Two (or more) of the disks are used to store the data and one disk is used to store the parity (see below) information.
RAID 2 strips the data into bits which is why RAID 3 (below) is a better implementation as it strips the data into bytes instead.
A common RAID level similar to RAID 2 except that the data is striped into bytes and not bits, giving a performance benefit over RAID 2.
RAID 4 strips the data into blocks and uses a parity drive for fault tolerance, at least 3 drives are required, not a commonly used implementation.
A popular RAID configuration utilising at least 3 drives.
Data is striped across the drives in bytes, the parity data for one particular drive is stored on another drive allowing the data to be rebuilt using the parity technique.
Data Striping is a technique for writing and reading data sequentially to/from more than one storage device.
Before the data is written it is broken up into blocks, these blocks vary in size depending on the RAID configuration (level) used.
The blocks of data are then written sequentially to all disks simultaneously into areas called stripes.
Because all of the read/write heads are working all the time it increases performance as opposed to writing/retrieving data to/from one disk at a time.
Disk Mirroring and Disk Duplexing
This technique does exactly what it sounds like, it creates a mirror image of the information of one disk onto another.
The data is written to both disks at the same time, if one disk fails then the mirror disk can be utilised immediately to provide requested data and/or restore the lost data.
Disk Mirroring techniques usually use one disk controller for both drives, this can lead to problems, if for some reason the disk controller has a failure then none of the disks would be available.
Disk Duplexing gets around this problem by using a separate controller for each data disk, allowing total disk redundancy.
Parity Fault Tolerance
This is a technique which is fairly simple but very effective.

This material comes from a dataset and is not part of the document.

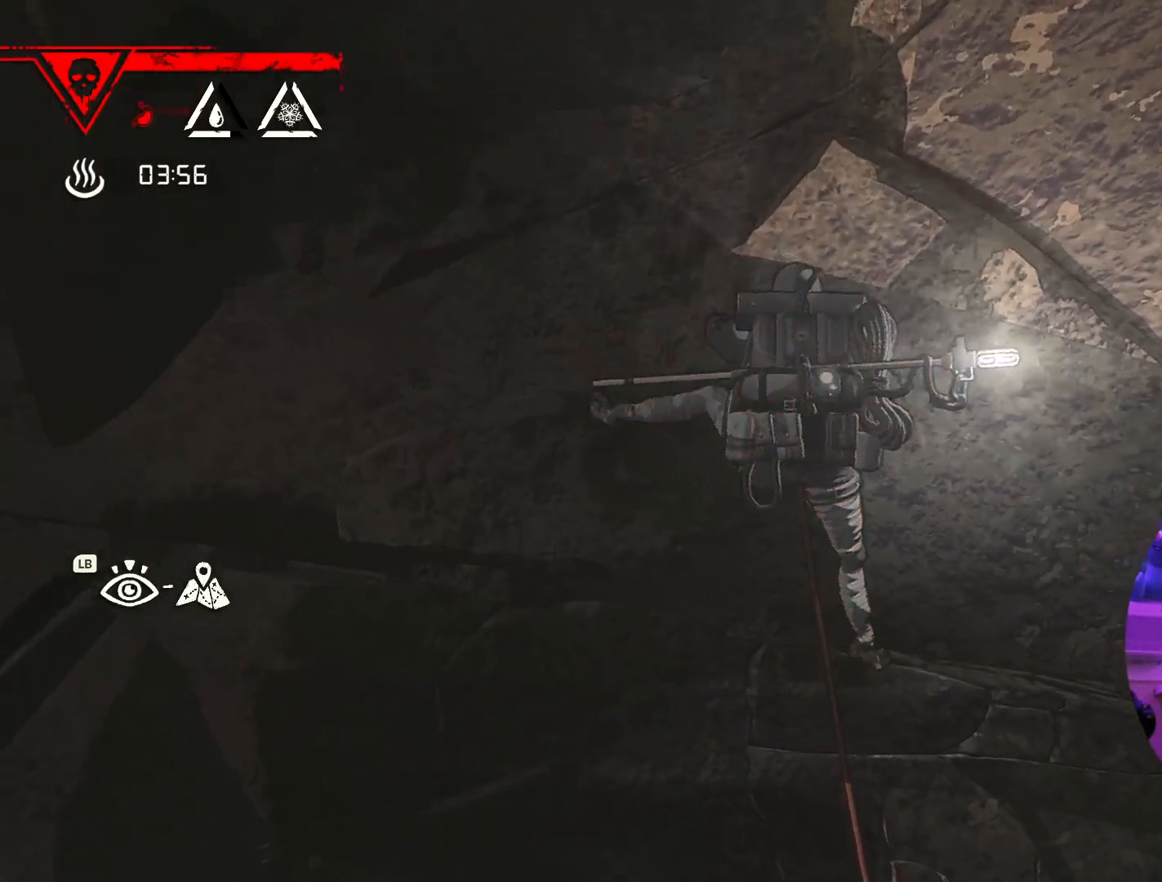
{"dt_ms": 500, "buttons": [], "left_stick": "center", "right_stick": "center", "events": [[433, "right_stick", "center"]]}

It works by performing a logical operation on the data as it stores it and writing the result of this operation to either a dedicated disk (RAID 2,3 & 4) or on the main data disks (RAID 5).
The logical operation normally used is XOR (eXclusive OR).
An example, if there were 4 data disks in use called DD1, DD2, DD3 and DD4, and one parity disk PD1, whenever data is written to the drives the logical operation that would be performed is:
DD1 XOR DD2 XOR DD3 XOR DD4
and the result stored in PD1
Then if any of the drives fail the data can be rebuilt by performing a similar calculation, but this time substituting the missing data with the value of PD1.
For example, if we were missing DD2, the calculation would be:
DD1 XOR PD1 XOR DD3 XOR DD4 = DD2 (the missing data)
One of the drawbacks to using this type of fault tolerance is a speed loss due to the overhead of the calculations, it obviously needs to use up some disk space too, but it can be invaluable when it comes to retrieving otherwise lost data.